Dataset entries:

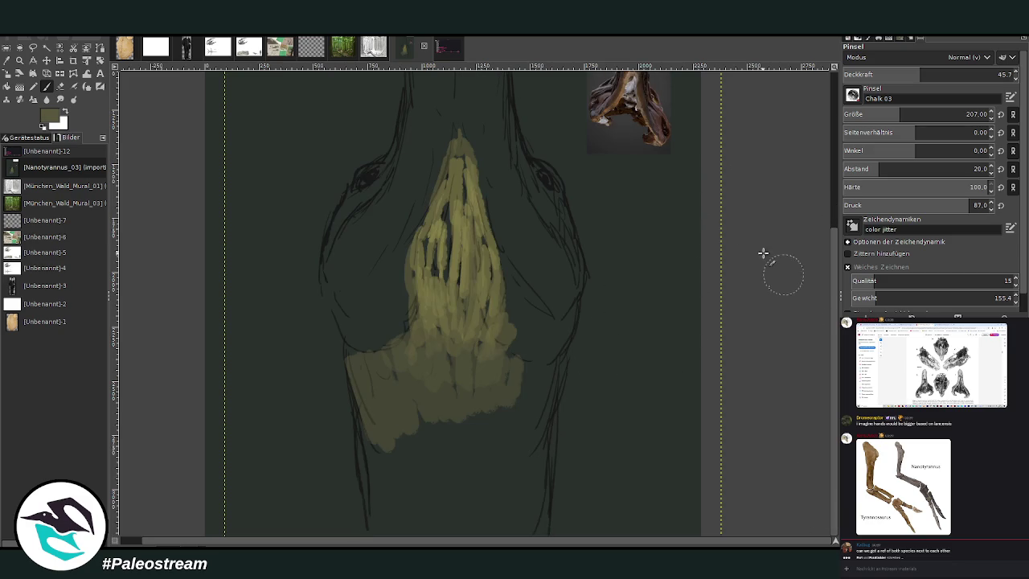
mouse_move(527, 415)
mouse_down()
mouse_move(523, 385)
mouse_move(552, 395)
mouse_move(466, 396)
mouse_up()
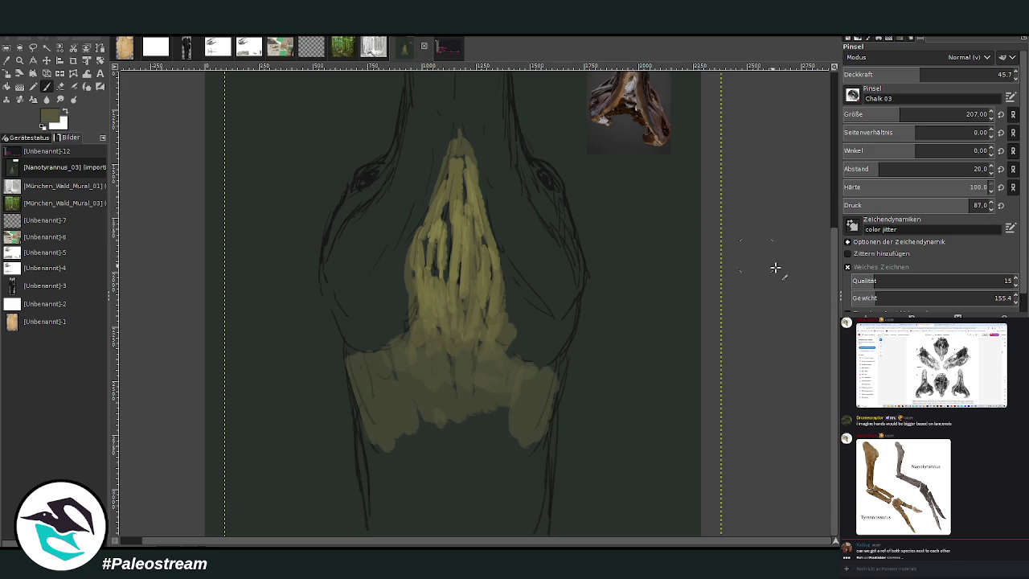
drag(551, 411, 539, 517)
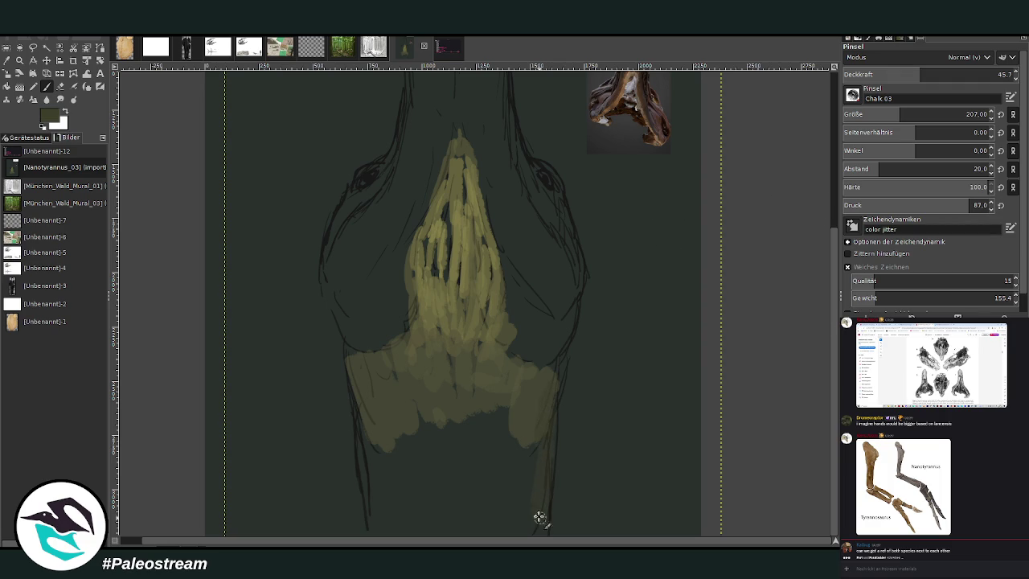
Raise opacity, shrink the brush to 121, and darken the throat patch's left and right edges
click(967, 73)
click(884, 114)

→ **Directions for this task**:
Repeat the entries exactly. Any picture is to be left out.

→ **Answer for this exercise**:
mouse_move(527, 415)
mouse_down()
mouse_move(523, 385)
mouse_move(552, 395)
mouse_move(466, 396)
mouse_up()
drag(551, 411, 539, 517)
Raise opacity, shrink the brush to 121, and darken the throat patch's left and right edges
click(967, 73)
click(884, 114)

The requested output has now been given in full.